═══ EXTRAIT À LIRE ═══

Numéro d'édition: 1857
Lettre de Félicien Rops à [Armand Rassenfosse]
Texte copié

Expéditeur
Félicien Rops
1833/07/07 - 1898/08/23
Destinataire
Armand Rassenfosse
Lieu de rédaction
s.l.
Date
1893/03/04
Type de document
Lettre
N° d'inventaire
CPI/2
Collationnage
Scan
Date de fin
1893/03/04
Lieu de conservation
Belgique, , Collection privée
Illustration
Lettre illustrée
Page 1 Recto : 1
Frontispice de « l’œuvre Léger »
Croquis
4 mars 1893
Mon Cher Rassenfosse,
J'ai, enfin ! – après un long jour de farfouillements & de trifouillements, retrouvé les Sataniques ! Sous les cartons de séchage ! dans des fardes de papier Japonais. Je vais chaque semaine, en retoucher une épreuve, y mettre le texte, & vous l'envoyer sous un rouleau de carton. Est ce là la marche à suivre ? Envoyez moi vos « essais » régulièrement s.v.p !
Les épreuves des « Sataniques » que je viens de retrouver, sont du reste du même tirage & aussi bonnes que celles à la remarque verte, (qui restent toujours égarées ;) elles me paraissent même plus brillantes.

═══ DONNÉES FOURNIES ═══

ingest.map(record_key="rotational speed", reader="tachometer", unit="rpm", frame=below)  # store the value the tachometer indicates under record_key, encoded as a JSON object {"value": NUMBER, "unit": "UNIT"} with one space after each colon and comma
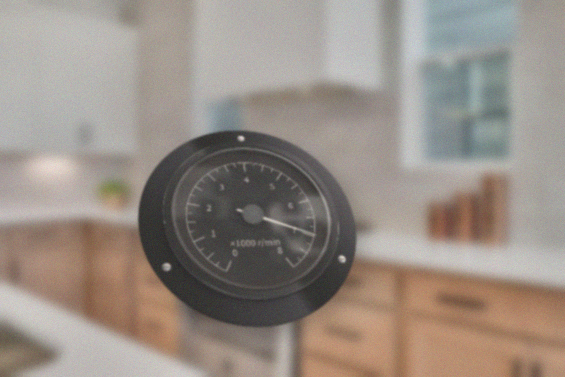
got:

═══

ACTIVITÉS
a) Recopiez, dans la lettre de Félicien Rops, le passage allant de « Les épreuves des » jusqu'à « même plus brillantes. » inclus.
b) Condensez sous forme de liste le paragraphe de la lettre de Félicien Rops qui commence par « J'ai, enfin ! », sans en perdre les faits essentiels.

CORRIGÉS
a)
Les épreuves des « Sataniques » que je viens de retrouver, sont du reste du même tirage & aussi bonnes que celles à la remarque verte, (qui restent toujours égarées ;) elles me paraissent même plus brillantes.

b)
- Après une longue journée de recherches, les Sataniques ont été retrouvées sous les cartons de séchage, dans des fardes de papier japonais.
- Chaque semaine, une épreuve sera retouchée, complétée par le texte et envoyée dans un rouleau de carton.
- Rops demande si c'est bien la marche à suivre.
- Il prie son correspondant de lui envoyer régulièrement ses « essais ».